Lift and Gain Analysis
In order to measure how the prediction model is better then not using a prediction model at all, Lift and Gain Analysis is used. Using other words, with Lift and Gain analysis we can find out what is the benefit of applying predictions based on a prediction model to the business.
In Oracle Analytics, Lift and Gain Analysis is performed by visualizing model statistics in a Data Visualization Workbook.
This blog contains several examples of how machine learning models can be trained and used for predictions. For example, quite some time ago I presented a “classic” example of classification done in Oracle Analytics, churn prediction in the blog series Telco Churn Prediction in Oracle Analytics Revisited.
One of the key steps in the Machine Learning process is of course model training and evaluation. Oracle Analytics Data Flows functionality is the place where all magic happens. From Oracle Analytics 6.3 on, the Apply Model step includes also the functionality to create dataset for Lift and Gain information.
Before we explore a little bit more in details, let me only mention, that Oracle Autonomous Database is a prerequisite.
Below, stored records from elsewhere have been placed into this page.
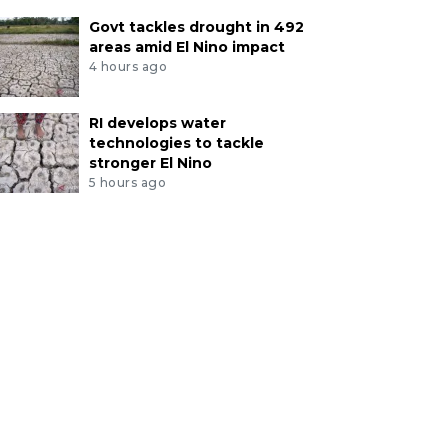
Govt tackles drought in 492
areas amid El Nino impact
4 hours ago
RI develops water
technologies to tackle
stronger El Nino
5 hours ago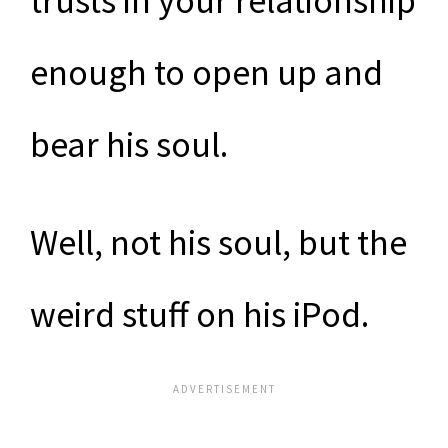
trusts in your relationship
enough to open up and
bear his soul.
Well, not his soul, but the
weird stuff on his iPod.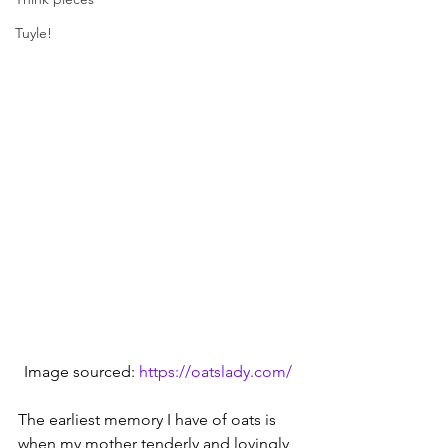
Tuyle!
Image sourced: 
https://oatslady.com/
The earliest memory I have of oats is 
when my mother tenderly and lovingly 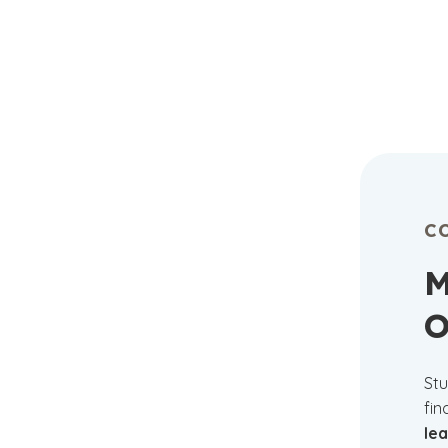
C
M
O
Stu
fin
le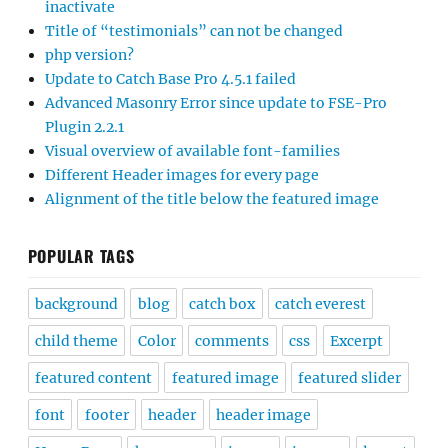
inactivate
Title of “testimonials” can not be changed
php version?
Update to Catch Base Pro 4.5.1 failed
Advanced Masonry Error since update to FSE-Pro
Plugin 2.2.1
Visual overview of available font-families
Different Header images for every page
Alignment of the title below the featured image
POPULAR TAGS
background
blog
catch box
catch everest
child theme
Color
comments
css
Excerpt
featured content
featured image
featured slider
font
footer
header
header image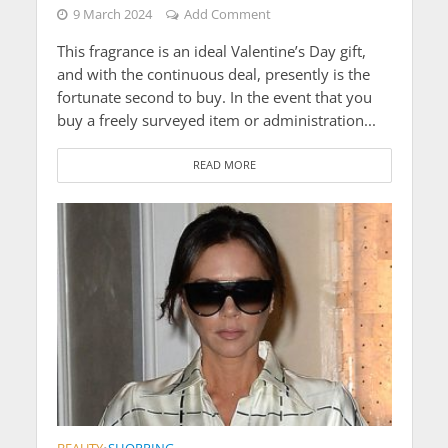
9 March 2024
Add Comment
This fragrance is an ideal Valentine’s Day gift,
and with the continuous deal, presently is the
fortunate second to buy. In the event that you
buy a freely surveyed item or administration...
READ MORE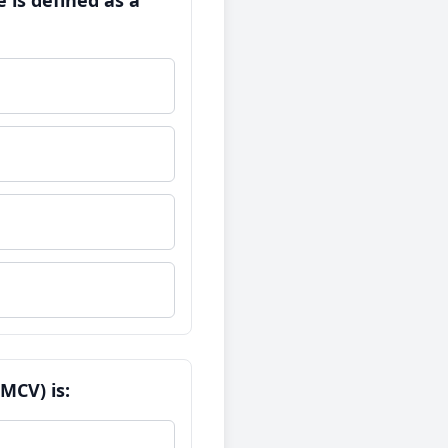
 is defined as a
MCV) is:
Training a new machine learning model
In the following example, I am using the Lead Scoring dataset from Kaggle. The data set has been cleaned and prepared for the machine learning model building using Data Flows:
Then Data Flows was used again for model creation:
In the example above, Neural Networks algorithm was used, but as you probably know, Oracle Analytics supports other classification algorithms as well, algorithms such as Naive Bayes, SVM, CART, Logistic Regression and Random Forest.
Confusion Matrix and Quality Metrics reveal that “out-of-the-box” Neural Network model performs quite well (for example, several data scientists on Kaggle reported 94% as the best result for accuracy by using Python machine learning).
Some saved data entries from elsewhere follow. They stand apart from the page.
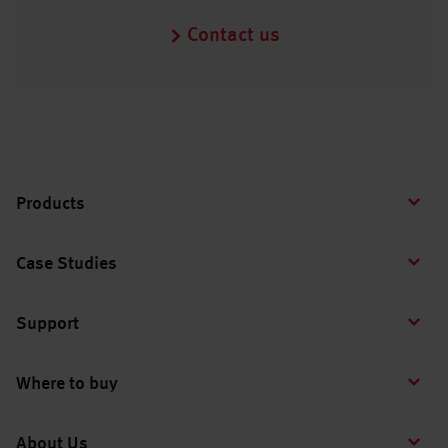
Contact us
Products
Case Studies
Support
Where to buy
About Us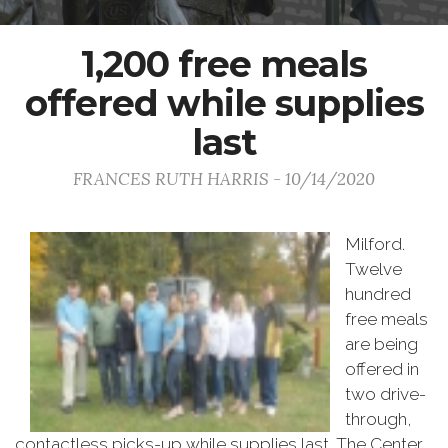
1,200 free meals
offered while supplies
last
FRANCES RUTH HARRIS - 10/14/2020
Milford.
Twelve
hundred
free meals
are being
offered in
two drive-
through,
contactless picks-up while supplies last. The Center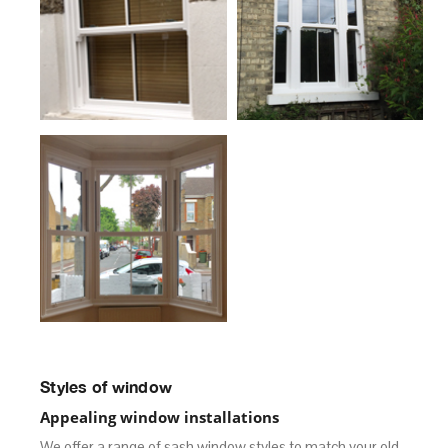
Styles of window
Appealing window installations
We offer a range of sash window styles to match your old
This approach gives us relatively good picture about which model would perform better. In our example, it is the first model. However sometimes this picture is not so obvious. That is why, lift and gain analysis could be very helpful.
Calculating Lift & Gain
Apply Model step in a data flow is one way of deploying trained models and making predictions on a new set of data. In this step additional parameters have now been added to calculate Lift and Gain.
And then in the last step, the standard Save Data step is applied.
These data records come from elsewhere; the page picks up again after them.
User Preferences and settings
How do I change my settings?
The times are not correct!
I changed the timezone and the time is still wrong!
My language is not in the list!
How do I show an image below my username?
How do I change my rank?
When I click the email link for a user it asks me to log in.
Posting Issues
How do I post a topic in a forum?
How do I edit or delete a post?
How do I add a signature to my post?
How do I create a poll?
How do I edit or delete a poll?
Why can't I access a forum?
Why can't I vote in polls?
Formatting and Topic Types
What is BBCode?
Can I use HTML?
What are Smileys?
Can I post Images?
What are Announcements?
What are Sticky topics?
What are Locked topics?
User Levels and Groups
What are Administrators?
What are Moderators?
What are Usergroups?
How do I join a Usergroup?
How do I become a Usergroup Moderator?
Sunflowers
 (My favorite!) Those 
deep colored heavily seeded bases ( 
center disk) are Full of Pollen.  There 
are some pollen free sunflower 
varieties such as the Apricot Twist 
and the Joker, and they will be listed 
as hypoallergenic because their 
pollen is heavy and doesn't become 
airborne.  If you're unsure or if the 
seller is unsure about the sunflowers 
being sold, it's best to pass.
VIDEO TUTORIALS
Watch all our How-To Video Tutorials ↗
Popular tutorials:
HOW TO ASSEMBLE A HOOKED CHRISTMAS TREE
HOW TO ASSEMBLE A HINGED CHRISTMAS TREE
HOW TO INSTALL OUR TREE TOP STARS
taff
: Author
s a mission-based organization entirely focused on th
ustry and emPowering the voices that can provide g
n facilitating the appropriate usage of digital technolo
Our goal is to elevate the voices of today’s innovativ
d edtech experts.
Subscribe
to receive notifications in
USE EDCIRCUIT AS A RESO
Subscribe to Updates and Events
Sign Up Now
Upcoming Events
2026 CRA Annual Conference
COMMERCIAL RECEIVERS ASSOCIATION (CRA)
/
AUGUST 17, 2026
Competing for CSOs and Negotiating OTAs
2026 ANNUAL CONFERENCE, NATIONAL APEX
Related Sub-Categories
When data flow is run, data set LEAD_SCORING_NN with predictions is created. Besides this data set, we can see that there is another dataset created LEAD_SCORING_NN_LIFT.
The “lift” data set contains the following information (more details can be found here):
- PopulationPercentile - The dataset population split into 100 equal groups.
- CumulativeGain - The ratio of the cumulative number of positive targets up to that percentile, to the total number of positive targets. The closer the cumulative gains line is to the top-left corner of the chart, the greater the gain; the higher the proportion of the responders that are reached for the lower proportion of customers contacted.
- GainChartBaseline - The overall response rate : the line represents the percentage of positive records we expect to get if we selected records randomly. For example, in a marketing campaign, if we contact X% of the customers randomly, we will receive X% of the total positive response.
- LiftChartBaseline - Value of 1 and used as a baseline for lift comparison.
- LiftValue - The cumulative lift for a percentile. Lift is the ratio of the cumulative positive records density for the selected data, to the positive density over all the test data.
- IdealModelLine - The ratio of the cumulative number of positive targets to the total number of positive targets.
- OptimalGain - This indicates the optimum number of customers to contact. The cumulative gain curve will flatten beyond this point.
As you can see, data is prepared by percentiles, which can be easily visualised:
Cumulative Gain is displayed on the left chart. The lines represent the following:
- The base line is the line which represents the situation when no prediction model is applied.
- The ideal line which represents the best possible outcome.
- The cumulative gain which represents how well the model is performing. We can see that in 39th percentile the model reaches its optimum, the optimal gain.
Similarly, we see the results in the lift chart, which is on the right side. We can see that lift starts dropping dramatically after 39th percentile. Using other words, we should address only those leads which fall between 1st and 39th percentile.
If we now plotted also results of the Random Forest model, we could compare the two models among themselves.
We can conclude that there is no doubt that Neural Network model is performing better over Random Forest. We can also observe, that the first model achieves its optimum at 39th percentile, whereas the second at 49th percentile.
I think this “little” feature would help business analysts a lot when they are deploying their own machine learning models in Oracle Analytics.